Job :: Continue the interview with Rita Kiameh about her jewelry brand Menzaman, picking up right after its final sentence.

Selected excerpt ::

━━━━━━━━━━

Today we’d like to introduce you to Rita Kiameh.
Alright, so thank you so much for sharing your story and insight with our readers. To kick things off, can you tell us a bit about how you got started?
I grew up surrounded by the beauty of the Mediterranean — my family’s Phoenician heritage was always present in the way we dressed, decorated our homes, and told stories. Jewelry was never just an accessory in our culture. It was a memory. It was identity.
After my mother passed away, I gained a clearer sense of what truly mattered. I kept returning to her: the pieces she wore, her connection to heritage, and the meaningful items she left behind. That loss became the inspiration for Menzaman.
I studied at the New York Institute of Technology and trained as a certified bench jeweler, learning both design and craftsmanship. When I chose to create my own brand, I wanted it to reflect the same sense of meaning my mother embodied. Menzaman, meaning “from another time” in Arabic, was the only name that felt authentic.

━━━━━━━━━━

Stored data ::
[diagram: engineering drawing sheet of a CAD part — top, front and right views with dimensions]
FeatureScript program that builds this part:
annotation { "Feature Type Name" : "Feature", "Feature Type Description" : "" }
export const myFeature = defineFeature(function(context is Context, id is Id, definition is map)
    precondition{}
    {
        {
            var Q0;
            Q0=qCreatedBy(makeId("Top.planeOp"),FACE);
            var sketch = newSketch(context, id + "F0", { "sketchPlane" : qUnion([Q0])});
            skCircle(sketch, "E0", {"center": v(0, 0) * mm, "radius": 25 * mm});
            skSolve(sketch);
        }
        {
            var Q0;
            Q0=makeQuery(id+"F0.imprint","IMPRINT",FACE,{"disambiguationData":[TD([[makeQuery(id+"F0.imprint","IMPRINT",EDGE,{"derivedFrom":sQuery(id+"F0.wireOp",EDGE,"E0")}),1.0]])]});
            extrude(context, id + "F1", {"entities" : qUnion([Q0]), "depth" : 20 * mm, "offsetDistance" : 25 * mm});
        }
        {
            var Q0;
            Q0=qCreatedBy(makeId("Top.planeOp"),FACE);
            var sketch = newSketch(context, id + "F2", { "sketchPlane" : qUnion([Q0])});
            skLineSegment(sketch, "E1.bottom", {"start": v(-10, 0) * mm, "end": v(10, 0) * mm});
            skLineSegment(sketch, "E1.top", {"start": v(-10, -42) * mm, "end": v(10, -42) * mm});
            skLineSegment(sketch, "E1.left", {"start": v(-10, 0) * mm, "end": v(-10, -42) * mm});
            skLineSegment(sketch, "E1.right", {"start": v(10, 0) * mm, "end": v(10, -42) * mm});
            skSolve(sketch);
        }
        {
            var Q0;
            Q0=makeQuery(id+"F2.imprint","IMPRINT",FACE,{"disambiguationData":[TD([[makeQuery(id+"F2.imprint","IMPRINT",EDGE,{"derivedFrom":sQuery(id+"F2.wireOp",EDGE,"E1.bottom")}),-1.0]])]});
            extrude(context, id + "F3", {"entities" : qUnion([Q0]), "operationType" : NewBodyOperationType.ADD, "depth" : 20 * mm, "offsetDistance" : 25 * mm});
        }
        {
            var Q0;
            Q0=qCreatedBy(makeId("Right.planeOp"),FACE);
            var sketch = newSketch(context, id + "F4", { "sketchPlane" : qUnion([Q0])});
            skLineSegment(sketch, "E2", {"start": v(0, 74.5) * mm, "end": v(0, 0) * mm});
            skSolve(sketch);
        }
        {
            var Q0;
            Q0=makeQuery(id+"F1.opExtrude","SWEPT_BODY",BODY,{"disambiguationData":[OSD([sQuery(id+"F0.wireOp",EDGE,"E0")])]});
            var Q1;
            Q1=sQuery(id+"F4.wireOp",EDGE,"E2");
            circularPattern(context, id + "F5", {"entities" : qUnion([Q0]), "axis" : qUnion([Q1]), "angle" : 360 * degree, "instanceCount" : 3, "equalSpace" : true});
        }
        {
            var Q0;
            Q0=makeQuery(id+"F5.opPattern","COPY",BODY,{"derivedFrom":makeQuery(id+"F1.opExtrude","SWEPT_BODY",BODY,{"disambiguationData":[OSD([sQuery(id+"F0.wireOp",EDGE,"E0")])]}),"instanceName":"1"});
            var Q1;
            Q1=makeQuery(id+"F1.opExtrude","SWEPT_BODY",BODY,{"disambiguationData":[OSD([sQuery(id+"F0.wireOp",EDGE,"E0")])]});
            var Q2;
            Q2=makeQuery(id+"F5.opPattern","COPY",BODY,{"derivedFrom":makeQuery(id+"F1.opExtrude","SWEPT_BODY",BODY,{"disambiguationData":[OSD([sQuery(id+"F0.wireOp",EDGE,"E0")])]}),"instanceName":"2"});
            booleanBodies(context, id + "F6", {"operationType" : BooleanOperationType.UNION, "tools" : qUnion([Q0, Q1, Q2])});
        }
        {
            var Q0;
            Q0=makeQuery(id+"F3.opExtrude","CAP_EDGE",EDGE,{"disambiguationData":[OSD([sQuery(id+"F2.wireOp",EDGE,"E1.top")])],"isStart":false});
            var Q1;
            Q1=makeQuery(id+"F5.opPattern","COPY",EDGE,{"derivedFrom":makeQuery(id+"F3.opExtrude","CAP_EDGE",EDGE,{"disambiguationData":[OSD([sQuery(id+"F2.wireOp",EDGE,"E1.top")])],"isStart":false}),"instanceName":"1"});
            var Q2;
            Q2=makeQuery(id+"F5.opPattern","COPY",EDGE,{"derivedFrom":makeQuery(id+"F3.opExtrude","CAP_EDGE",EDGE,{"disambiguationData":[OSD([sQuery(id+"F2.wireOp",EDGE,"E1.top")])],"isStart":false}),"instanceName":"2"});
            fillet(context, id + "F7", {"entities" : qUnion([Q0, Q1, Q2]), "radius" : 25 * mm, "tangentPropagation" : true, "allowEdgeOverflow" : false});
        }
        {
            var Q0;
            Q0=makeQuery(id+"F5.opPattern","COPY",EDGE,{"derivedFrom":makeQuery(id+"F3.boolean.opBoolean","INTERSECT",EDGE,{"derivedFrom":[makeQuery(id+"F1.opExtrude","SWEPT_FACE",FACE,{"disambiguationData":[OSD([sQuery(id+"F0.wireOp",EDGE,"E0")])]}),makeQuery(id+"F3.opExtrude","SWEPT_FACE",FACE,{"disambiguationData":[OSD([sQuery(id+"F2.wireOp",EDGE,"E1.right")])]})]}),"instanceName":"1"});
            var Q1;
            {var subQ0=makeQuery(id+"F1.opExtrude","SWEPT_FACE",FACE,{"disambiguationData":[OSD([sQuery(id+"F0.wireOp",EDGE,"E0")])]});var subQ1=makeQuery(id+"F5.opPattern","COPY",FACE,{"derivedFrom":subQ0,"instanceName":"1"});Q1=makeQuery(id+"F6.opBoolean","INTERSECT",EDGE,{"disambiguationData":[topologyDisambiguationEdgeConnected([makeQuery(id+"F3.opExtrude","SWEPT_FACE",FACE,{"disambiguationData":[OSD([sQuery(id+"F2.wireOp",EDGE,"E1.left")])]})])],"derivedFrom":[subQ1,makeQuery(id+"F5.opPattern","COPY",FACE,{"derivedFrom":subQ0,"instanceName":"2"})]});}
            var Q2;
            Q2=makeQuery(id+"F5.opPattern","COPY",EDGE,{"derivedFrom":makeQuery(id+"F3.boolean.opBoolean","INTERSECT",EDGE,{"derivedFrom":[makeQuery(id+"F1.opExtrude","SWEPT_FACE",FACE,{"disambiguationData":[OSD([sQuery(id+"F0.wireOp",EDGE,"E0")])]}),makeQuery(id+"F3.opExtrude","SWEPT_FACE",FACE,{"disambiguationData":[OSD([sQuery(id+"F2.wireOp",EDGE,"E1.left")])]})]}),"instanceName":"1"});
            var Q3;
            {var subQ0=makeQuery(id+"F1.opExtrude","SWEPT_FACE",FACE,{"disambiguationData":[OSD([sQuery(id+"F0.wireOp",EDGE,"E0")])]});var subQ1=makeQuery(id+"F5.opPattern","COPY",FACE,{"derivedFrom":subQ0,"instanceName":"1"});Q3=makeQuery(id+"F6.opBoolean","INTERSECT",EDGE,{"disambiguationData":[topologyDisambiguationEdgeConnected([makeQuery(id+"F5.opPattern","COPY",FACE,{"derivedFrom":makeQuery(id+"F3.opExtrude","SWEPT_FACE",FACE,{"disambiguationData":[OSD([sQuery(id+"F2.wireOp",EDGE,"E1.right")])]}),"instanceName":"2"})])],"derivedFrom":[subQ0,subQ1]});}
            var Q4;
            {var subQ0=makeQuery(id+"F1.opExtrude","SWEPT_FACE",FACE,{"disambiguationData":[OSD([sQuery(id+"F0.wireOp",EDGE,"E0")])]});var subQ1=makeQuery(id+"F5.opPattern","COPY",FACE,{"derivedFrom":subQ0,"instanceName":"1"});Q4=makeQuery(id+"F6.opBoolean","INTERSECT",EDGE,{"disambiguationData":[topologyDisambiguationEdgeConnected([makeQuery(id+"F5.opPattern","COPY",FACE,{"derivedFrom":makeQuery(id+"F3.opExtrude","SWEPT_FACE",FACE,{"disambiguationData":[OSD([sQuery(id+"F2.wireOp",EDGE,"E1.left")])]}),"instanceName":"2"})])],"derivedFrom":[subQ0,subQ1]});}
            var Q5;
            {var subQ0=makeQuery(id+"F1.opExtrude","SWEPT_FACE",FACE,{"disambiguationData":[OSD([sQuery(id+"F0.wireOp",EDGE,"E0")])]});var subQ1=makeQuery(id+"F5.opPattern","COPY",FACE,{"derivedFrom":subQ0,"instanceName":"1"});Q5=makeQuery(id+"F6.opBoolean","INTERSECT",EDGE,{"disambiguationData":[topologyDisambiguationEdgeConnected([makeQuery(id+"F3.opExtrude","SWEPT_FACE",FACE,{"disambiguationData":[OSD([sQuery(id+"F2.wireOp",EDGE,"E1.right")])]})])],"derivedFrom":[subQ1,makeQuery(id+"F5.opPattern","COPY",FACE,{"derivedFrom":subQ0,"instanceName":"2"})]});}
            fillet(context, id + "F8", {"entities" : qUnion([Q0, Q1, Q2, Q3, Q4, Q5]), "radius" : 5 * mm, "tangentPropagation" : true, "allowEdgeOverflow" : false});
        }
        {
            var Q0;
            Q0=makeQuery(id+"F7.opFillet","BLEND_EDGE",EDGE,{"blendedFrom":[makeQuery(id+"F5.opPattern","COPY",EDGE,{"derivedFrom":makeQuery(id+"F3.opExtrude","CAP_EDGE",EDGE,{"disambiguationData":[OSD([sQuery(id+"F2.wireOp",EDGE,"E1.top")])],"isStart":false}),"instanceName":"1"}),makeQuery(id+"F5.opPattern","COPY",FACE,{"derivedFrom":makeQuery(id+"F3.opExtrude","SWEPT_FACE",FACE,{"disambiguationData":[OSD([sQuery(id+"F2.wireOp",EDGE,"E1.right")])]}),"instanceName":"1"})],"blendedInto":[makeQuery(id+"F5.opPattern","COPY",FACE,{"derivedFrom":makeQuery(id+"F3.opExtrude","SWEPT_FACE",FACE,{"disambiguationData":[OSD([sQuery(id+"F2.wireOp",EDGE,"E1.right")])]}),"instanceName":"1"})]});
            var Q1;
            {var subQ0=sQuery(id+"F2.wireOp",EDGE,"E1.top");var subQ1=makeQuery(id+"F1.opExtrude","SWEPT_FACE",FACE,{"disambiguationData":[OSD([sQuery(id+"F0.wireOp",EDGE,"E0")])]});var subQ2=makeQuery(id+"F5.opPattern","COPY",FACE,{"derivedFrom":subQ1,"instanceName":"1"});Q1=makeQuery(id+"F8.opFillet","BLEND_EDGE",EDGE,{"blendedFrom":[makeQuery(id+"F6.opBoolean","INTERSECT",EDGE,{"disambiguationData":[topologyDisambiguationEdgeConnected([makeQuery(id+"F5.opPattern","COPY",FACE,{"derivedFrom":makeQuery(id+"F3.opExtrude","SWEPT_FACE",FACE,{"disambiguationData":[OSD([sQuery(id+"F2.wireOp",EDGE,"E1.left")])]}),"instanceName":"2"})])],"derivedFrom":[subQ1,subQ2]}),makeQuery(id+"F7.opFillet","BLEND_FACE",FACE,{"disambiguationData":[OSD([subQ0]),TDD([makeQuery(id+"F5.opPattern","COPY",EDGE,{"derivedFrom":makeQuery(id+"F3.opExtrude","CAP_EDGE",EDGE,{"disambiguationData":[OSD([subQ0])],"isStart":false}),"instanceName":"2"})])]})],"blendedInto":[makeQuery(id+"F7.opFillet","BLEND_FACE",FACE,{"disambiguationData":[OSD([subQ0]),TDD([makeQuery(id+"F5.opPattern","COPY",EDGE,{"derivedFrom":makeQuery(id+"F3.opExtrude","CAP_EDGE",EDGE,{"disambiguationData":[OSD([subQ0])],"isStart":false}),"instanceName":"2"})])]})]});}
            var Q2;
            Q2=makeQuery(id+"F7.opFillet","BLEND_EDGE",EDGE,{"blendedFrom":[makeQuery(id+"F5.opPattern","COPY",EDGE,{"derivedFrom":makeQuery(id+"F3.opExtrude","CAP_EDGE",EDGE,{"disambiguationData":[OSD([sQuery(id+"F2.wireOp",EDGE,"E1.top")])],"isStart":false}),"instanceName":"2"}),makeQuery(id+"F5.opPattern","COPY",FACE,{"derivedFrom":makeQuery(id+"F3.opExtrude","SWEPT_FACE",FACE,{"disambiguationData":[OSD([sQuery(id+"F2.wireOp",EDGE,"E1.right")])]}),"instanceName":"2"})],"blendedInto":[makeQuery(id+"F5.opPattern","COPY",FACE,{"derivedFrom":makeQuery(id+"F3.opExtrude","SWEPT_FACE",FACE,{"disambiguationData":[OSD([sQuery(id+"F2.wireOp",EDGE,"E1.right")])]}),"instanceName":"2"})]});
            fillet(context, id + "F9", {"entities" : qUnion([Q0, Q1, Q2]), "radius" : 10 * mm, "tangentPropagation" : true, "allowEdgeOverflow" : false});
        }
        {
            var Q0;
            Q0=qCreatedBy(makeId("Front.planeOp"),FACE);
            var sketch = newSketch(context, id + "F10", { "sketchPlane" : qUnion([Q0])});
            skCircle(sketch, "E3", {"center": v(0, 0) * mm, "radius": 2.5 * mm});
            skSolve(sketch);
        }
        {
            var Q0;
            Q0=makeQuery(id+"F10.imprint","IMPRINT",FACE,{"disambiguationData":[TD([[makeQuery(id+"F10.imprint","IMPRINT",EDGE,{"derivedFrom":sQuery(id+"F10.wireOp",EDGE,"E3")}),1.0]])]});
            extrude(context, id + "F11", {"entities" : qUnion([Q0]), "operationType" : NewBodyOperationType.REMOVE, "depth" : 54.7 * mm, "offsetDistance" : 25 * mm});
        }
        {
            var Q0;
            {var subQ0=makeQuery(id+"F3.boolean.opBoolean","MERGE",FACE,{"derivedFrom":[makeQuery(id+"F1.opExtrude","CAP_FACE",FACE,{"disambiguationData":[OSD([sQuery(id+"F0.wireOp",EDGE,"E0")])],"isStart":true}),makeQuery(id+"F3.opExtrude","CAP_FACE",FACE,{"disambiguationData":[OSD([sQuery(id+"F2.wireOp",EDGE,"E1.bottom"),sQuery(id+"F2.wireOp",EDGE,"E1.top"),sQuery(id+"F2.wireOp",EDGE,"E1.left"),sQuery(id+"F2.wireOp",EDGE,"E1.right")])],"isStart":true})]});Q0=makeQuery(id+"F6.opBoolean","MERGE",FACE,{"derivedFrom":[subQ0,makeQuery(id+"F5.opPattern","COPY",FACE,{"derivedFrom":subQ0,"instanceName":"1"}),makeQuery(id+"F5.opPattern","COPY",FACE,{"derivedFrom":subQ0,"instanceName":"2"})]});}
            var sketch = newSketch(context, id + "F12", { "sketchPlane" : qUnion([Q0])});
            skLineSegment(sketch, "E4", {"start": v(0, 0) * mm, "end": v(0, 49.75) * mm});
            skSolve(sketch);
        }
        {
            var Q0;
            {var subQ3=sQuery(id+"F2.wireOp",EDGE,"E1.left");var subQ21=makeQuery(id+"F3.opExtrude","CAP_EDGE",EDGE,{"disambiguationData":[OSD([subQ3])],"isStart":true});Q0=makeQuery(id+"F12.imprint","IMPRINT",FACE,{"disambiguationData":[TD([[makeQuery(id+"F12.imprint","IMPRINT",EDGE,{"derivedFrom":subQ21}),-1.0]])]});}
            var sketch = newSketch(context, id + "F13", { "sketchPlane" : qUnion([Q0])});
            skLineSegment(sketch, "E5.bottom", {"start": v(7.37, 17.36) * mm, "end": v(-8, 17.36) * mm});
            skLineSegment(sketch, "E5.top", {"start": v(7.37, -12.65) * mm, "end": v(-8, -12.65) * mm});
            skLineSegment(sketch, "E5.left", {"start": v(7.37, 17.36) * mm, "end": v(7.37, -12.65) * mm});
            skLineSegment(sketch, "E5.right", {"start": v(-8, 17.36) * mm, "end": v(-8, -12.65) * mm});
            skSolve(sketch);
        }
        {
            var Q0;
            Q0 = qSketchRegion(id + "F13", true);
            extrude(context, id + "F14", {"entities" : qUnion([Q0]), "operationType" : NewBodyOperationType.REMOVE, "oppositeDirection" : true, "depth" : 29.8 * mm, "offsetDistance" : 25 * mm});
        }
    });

━━━━━━━━━━

Response below ::
I launched the brand in Memphis, Tennessee, as a women-owned, handcrafted jewelry line. Each collection is inspired by Phoenician history, ancient coins, and Mediterranean botanicals—elements with depth and origin. I personally source gemstones during my travels and craft each piece by hand, ensuring the story is embedded in every object.
Today, Menzaman is expanding into wholesale, new collections, and broader conversations about heritage and craft. However, the core remains unchanged: I create lasting pieces for women who value meaningful jewelry.
Would you say it’s been a smooth road, and if not what are some of the biggest challenges you’ve faced along the way?
Smooth? Not even close.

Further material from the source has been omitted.